ECLI:NL:RBDHA:2020:9003
Rechtbank Den Haag
- Eerste aanleg - enkelvoudig
- Rechtspraak.nl
Verantwoordelijkheid voor asielaanvraag onder de Dublinverordening en risico op réfoulement
In deze zaak heeft de Rechtbank Den Haag uitspraak gedaan in een asielprocedure waarbij de eiser, die stelt de Tunesische nationaliteit te hebben, een verblijfsvergunning asiel voor bepaalde tijd heeft aangevraagd. De staatssecretaris van Justitie en Veiligheid heeft deze aanvraag niet in behandeling genomen, omdat Duitsland verantwoordelijk zou zijn voor de behandeling van de aanvraag op basis van de Dublinverordening. Eiser heeft hiertegen beroep ingesteld.
De rechtbank heeft vastgesteld dat de autoriteiten van Duitsland in beginsel verantwoordelijk zijn voor de behandeling van de asielaanvraag van eiser. De rechtbank heeft overwogen dat de staatssecretaris terecht heeft geconcludeerd dat Duitsland verantwoordelijk is, en dat er geen aanleiding was om gebruik te maken van de bevoegdheid om de behandeling van het asielverzoek aan zich te trekken op grond van artikel 17 van de Dublinverordening. Eiser heeft geen overtuigende argumenten of documenten overgelegd die het tegendeel aannemelijk maken.
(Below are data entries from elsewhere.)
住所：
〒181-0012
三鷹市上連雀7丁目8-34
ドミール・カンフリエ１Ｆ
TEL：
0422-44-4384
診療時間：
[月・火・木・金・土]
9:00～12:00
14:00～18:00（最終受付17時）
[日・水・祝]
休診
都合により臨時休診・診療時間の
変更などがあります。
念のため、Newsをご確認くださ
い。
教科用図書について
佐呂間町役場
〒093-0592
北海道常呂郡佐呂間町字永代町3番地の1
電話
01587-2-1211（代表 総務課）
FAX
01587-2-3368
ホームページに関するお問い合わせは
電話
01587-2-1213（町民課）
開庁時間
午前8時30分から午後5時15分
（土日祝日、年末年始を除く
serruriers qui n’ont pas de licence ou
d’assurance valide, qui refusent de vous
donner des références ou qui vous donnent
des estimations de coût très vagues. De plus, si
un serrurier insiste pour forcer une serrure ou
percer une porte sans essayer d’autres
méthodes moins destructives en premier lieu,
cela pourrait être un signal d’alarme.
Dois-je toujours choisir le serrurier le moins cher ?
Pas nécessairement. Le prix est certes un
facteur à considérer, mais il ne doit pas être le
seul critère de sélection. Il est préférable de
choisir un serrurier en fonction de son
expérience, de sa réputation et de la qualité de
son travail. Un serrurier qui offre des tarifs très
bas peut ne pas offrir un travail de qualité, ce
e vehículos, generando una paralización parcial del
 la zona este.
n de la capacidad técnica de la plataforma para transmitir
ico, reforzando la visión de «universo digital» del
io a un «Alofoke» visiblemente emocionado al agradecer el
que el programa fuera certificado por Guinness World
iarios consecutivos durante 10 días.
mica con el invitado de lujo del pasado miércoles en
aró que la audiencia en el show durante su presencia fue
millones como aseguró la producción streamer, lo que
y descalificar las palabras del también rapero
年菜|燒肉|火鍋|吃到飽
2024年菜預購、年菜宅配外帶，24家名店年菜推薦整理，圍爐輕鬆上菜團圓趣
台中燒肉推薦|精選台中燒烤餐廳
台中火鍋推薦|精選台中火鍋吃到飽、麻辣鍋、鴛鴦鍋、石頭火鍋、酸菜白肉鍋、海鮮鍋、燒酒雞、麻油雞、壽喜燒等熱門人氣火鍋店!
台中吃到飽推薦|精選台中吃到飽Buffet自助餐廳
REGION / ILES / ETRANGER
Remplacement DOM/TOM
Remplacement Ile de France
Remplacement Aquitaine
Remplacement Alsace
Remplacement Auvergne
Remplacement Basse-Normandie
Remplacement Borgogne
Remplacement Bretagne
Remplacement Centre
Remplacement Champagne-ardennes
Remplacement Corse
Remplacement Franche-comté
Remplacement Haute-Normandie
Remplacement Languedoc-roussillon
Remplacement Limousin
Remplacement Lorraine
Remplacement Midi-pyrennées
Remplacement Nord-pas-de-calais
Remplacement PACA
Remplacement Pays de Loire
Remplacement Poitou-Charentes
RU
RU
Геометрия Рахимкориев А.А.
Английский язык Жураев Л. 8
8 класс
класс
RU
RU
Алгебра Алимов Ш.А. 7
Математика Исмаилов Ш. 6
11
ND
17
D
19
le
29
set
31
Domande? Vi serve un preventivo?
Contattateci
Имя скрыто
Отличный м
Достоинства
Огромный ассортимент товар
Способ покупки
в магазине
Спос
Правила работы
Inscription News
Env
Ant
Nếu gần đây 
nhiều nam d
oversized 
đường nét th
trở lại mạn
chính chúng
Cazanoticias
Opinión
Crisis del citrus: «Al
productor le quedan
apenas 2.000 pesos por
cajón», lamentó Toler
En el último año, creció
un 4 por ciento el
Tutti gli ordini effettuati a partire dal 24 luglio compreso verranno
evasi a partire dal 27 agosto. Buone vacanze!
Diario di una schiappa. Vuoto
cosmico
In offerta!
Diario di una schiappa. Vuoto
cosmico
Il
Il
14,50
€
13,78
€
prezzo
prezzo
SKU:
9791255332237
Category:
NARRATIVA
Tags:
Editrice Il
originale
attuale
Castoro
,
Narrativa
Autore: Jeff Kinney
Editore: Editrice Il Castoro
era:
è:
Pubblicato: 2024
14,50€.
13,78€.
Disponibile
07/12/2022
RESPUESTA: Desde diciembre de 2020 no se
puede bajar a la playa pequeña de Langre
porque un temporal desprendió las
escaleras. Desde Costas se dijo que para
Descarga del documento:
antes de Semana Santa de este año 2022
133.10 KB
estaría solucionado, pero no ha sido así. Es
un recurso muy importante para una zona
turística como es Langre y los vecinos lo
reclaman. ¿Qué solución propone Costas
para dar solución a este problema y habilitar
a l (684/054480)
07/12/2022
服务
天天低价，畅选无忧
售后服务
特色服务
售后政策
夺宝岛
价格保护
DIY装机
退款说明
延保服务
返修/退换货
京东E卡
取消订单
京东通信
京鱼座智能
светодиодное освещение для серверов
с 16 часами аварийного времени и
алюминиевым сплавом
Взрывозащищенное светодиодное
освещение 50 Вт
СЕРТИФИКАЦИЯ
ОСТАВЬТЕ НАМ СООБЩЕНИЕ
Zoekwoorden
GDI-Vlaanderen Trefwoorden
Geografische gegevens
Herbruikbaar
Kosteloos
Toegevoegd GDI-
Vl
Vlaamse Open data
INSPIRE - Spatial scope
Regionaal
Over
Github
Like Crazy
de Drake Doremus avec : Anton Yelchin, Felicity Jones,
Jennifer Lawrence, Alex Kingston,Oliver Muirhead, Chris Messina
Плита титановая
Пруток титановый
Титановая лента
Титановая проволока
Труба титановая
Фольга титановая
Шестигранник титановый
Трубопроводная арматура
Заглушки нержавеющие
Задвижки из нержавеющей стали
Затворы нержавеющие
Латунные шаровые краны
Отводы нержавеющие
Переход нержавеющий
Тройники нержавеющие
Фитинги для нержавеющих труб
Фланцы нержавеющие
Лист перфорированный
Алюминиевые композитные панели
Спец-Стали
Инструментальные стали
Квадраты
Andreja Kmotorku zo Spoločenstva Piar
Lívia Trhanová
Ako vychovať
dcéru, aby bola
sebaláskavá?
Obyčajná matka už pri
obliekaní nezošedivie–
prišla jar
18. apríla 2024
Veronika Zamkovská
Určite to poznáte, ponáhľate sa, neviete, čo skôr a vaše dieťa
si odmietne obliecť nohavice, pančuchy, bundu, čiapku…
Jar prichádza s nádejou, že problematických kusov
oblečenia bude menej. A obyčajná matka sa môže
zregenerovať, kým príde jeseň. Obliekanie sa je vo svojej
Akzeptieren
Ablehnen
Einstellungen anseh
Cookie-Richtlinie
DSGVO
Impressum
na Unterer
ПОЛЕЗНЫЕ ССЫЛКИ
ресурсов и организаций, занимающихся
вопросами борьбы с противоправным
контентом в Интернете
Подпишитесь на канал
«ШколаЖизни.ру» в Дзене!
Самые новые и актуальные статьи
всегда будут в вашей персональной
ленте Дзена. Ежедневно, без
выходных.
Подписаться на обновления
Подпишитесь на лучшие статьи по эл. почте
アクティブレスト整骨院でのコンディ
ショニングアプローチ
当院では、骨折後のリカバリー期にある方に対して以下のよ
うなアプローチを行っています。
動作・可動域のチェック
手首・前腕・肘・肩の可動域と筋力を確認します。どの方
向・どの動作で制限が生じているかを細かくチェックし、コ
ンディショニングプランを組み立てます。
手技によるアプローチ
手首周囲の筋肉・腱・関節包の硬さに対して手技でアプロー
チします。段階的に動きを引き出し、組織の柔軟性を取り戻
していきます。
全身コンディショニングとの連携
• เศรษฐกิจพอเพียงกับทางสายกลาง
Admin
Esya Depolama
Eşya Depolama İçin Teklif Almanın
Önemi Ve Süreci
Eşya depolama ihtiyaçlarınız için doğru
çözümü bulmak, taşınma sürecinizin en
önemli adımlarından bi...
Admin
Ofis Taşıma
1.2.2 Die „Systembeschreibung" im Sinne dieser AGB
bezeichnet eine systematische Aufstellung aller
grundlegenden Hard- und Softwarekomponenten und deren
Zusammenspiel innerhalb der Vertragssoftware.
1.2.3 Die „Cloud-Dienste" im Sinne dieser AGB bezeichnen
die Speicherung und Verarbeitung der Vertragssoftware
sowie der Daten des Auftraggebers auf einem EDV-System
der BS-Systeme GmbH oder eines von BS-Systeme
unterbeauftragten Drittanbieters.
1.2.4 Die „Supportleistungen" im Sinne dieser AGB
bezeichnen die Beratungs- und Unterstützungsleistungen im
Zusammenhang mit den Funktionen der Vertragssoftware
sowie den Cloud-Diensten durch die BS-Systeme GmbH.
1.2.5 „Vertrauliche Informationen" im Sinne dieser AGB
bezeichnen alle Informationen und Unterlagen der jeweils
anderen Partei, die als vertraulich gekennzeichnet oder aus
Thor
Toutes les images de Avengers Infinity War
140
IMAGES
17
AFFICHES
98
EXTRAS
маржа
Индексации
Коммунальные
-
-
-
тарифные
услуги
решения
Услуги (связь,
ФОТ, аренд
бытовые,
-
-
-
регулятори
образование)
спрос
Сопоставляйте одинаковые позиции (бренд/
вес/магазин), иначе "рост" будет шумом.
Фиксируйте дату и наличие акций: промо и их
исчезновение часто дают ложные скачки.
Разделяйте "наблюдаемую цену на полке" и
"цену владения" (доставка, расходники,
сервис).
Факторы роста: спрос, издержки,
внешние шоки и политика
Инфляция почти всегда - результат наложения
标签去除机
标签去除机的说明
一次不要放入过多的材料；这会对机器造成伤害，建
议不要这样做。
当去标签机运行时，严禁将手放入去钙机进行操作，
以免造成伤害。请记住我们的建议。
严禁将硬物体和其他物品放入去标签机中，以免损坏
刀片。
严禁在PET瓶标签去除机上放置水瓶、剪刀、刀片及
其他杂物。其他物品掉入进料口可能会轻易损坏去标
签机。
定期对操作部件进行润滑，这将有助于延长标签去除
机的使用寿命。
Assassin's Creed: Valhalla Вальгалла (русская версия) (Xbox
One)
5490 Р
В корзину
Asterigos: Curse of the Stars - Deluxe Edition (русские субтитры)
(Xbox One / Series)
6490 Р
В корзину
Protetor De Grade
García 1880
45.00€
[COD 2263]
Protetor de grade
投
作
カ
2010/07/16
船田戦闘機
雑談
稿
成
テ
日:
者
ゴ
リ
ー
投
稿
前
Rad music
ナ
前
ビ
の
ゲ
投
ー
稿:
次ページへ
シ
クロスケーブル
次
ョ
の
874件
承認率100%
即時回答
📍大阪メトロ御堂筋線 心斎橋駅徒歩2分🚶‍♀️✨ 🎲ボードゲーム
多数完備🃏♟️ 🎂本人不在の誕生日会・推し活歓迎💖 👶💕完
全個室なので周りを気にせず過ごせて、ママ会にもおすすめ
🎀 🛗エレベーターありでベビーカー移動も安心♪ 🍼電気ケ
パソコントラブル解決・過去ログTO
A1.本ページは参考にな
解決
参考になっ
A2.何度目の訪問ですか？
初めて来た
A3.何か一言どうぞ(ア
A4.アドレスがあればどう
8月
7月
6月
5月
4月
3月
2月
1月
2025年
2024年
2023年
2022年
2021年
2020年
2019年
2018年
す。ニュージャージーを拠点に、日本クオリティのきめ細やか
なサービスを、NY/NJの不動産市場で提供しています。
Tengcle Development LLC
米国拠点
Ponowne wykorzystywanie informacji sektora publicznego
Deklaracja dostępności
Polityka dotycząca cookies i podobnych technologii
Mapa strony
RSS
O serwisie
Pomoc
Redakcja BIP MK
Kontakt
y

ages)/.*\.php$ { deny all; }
Eiser heeft aangevoerd dat er een risico bestaat op (in)direct réfoulement, omdat zijn eerdere asielaanvragen in Duitsland zijn afgewezen. De rechtbank heeft echter geoordeeld dat de garantie van Duitsland om de asielaanvraag in behandeling te nemen, voldoende is om aan te nemen dat de rechten van eiser niet in het geding zijn. De rechtbank heeft geconcludeerd dat het beroep ongegrond is en dat er geen aanleiding is voor een proceskostenveroordeling. De uitspraak is gedaan door mr. J.F.I. Sinack, rechter, en is openbaar gemaakt.